A constexpr function can also be evaluated at runtime, so it does not need to satisfy constexpr requirements on every execution path.

The compiler checks whether the specific path taken during a constexpr function call meets constexpr requirements based on the given arguments. If it does, the computation is performed at compile time. If it does not, the computation occurs at runtime. If a non-constexpr result is used in a constexpr context, a compilation error occurs.

Consider the following code:

constexpr int f(int val) {
    if (val == 42) {
        std::abort();
    }
    else {
        std::abort();
    }
    return 42;
}
int main() {
    return f(1);
}

This code compiles successfully with MSVC /C++17, even though the function can never actually be a valid constexpr.

After extensive testing, I suspect that MSVC requires a constexpr function to have at least one theoretically valid constexpr path, even if that path is never reachable.

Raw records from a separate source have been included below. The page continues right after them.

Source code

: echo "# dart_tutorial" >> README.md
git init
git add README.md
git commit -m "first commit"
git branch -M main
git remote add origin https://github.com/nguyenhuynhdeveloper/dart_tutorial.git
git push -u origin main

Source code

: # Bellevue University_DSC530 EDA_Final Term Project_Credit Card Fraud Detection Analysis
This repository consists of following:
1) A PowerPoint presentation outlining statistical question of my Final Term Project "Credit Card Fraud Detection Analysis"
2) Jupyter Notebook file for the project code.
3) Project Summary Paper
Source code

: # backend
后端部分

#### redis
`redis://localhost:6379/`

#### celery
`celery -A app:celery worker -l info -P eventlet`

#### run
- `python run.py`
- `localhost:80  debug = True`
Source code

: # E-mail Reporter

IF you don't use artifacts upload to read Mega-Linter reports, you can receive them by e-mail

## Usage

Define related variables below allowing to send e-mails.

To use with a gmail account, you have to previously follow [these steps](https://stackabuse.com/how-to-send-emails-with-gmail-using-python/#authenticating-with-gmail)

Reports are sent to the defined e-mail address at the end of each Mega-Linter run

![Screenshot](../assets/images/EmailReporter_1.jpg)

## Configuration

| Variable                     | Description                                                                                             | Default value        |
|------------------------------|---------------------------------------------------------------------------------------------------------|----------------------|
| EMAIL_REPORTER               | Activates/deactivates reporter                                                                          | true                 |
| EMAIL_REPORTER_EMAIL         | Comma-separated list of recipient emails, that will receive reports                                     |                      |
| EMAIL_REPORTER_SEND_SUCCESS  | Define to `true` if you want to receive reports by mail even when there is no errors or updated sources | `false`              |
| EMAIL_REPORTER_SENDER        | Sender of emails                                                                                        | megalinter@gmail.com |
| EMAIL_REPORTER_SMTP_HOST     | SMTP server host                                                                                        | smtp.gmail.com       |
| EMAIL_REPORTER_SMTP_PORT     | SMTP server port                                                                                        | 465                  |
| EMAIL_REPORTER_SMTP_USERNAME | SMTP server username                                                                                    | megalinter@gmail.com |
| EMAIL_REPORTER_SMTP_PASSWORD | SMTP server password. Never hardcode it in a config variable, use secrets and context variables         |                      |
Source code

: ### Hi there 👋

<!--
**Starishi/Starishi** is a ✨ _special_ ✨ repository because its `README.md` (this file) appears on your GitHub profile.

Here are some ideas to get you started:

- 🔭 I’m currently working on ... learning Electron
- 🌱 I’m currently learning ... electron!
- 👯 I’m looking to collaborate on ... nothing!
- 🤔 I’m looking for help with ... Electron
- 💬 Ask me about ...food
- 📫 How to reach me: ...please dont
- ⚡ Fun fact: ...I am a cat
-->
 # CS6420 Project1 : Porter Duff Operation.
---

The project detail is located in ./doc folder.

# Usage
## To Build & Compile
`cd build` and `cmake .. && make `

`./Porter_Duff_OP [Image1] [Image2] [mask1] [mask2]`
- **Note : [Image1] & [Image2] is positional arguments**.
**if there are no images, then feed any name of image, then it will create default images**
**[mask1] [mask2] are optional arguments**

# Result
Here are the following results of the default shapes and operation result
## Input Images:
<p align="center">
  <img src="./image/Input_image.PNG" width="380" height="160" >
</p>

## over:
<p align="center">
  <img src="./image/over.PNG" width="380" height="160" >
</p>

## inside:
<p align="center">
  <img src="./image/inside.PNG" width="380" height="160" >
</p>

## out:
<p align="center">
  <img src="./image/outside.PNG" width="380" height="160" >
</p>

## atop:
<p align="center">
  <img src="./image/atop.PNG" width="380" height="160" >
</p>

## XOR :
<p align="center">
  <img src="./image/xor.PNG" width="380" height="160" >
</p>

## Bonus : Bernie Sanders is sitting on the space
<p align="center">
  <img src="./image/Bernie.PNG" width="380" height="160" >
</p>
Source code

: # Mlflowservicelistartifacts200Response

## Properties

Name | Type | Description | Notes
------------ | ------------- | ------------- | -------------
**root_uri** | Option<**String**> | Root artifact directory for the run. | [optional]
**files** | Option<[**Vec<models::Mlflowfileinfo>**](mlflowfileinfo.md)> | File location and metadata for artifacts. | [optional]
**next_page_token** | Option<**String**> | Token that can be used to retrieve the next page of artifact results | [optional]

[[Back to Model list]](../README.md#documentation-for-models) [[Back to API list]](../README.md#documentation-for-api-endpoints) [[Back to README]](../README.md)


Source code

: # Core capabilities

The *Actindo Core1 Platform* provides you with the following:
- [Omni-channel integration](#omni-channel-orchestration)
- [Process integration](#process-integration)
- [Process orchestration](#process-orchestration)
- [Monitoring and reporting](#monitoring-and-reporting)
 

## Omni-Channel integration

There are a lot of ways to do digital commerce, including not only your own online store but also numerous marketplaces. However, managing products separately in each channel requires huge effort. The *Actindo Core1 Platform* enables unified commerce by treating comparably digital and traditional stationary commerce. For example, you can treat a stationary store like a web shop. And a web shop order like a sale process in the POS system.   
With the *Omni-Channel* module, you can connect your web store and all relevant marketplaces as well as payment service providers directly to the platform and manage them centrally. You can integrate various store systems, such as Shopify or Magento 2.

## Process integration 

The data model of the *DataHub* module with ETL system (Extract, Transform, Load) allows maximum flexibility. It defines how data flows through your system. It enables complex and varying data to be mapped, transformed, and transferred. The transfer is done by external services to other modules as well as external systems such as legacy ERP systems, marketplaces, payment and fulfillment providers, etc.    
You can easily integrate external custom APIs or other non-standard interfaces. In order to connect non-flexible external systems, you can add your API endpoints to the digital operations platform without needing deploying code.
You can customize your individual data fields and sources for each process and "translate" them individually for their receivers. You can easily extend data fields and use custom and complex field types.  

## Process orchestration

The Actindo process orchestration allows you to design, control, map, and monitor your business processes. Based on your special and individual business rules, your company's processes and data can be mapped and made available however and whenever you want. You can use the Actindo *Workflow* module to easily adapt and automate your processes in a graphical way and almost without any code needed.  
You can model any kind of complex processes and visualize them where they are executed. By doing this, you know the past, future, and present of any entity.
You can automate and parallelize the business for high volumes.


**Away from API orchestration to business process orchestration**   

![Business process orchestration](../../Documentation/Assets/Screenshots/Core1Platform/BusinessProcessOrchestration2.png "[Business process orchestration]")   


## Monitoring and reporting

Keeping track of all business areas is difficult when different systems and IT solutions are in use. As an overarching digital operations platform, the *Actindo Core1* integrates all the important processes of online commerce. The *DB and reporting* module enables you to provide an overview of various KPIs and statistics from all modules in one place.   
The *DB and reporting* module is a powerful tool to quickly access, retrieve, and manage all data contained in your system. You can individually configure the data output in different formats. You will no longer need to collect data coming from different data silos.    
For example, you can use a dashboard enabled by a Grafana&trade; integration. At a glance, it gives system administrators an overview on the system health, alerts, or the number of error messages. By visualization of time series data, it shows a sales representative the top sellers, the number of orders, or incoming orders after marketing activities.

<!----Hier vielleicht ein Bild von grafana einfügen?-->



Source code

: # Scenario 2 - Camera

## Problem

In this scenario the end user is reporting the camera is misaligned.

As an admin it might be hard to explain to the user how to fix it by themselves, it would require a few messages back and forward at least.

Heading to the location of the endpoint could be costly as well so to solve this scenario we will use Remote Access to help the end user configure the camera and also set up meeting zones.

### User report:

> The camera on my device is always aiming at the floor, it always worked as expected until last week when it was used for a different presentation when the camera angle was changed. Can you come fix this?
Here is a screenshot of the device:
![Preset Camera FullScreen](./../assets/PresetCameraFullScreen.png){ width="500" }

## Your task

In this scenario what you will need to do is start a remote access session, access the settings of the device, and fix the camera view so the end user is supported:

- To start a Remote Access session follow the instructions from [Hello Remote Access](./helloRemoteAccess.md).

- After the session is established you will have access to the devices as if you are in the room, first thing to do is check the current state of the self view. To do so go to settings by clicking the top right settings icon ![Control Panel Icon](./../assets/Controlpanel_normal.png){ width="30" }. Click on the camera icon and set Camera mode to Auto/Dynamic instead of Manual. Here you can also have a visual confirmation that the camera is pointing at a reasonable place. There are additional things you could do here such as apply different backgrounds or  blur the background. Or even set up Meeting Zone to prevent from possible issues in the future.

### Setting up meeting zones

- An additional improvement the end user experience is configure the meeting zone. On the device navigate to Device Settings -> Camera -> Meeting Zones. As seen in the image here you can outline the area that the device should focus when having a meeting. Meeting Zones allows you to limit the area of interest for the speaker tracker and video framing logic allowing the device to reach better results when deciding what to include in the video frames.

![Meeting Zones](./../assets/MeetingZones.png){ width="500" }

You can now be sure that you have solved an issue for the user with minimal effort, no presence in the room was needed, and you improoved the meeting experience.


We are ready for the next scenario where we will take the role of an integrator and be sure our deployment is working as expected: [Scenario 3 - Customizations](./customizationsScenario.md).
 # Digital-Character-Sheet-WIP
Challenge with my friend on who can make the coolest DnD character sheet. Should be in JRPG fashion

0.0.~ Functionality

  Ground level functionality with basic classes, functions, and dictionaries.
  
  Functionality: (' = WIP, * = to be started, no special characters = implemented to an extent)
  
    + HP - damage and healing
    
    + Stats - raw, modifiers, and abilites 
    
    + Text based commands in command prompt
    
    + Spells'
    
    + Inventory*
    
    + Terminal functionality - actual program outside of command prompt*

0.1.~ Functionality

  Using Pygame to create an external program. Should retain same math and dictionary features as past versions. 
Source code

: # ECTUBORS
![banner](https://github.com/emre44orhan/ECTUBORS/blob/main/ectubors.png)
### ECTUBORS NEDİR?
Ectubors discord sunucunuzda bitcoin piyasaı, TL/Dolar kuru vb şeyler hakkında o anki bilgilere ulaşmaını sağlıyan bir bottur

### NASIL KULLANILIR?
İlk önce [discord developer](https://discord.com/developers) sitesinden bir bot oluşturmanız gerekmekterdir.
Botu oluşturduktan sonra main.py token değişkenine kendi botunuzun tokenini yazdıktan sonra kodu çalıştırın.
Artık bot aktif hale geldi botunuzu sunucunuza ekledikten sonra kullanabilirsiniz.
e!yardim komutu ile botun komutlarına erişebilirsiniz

Regarding the OP’s issue, I believe this is a bug in the MSVC compiler.

Consider the following code, tested with Visual Studio Community 2022 version 17.13.2 using /std:c++23preview (since goto is only allowed in constexpr starting from C++23):

constexpr int f(int val) {
    switch (val) {
    case 42:
        std::abort();
        goto abor;
    default:
        return 43;
    }
    abor:
    std::abort();
}

This code compiles. However, the following code does not compile:

constexpr int f(int val) {
    switch (val) {
    case 42:
        std::abort();
        break;
    default:
        return 43;
    }
    std::abort();
}

Even though both versions are logically equivalent, the break version fails to compile while the goto version succeeds. This is quite strange.

Through further testing, I discovered that break and case seem to influence constexpr evaluation in an unexpected way. The exact reason is unclear—perhaps this is a bug in MSVC?

Does anyone know how to report this issue?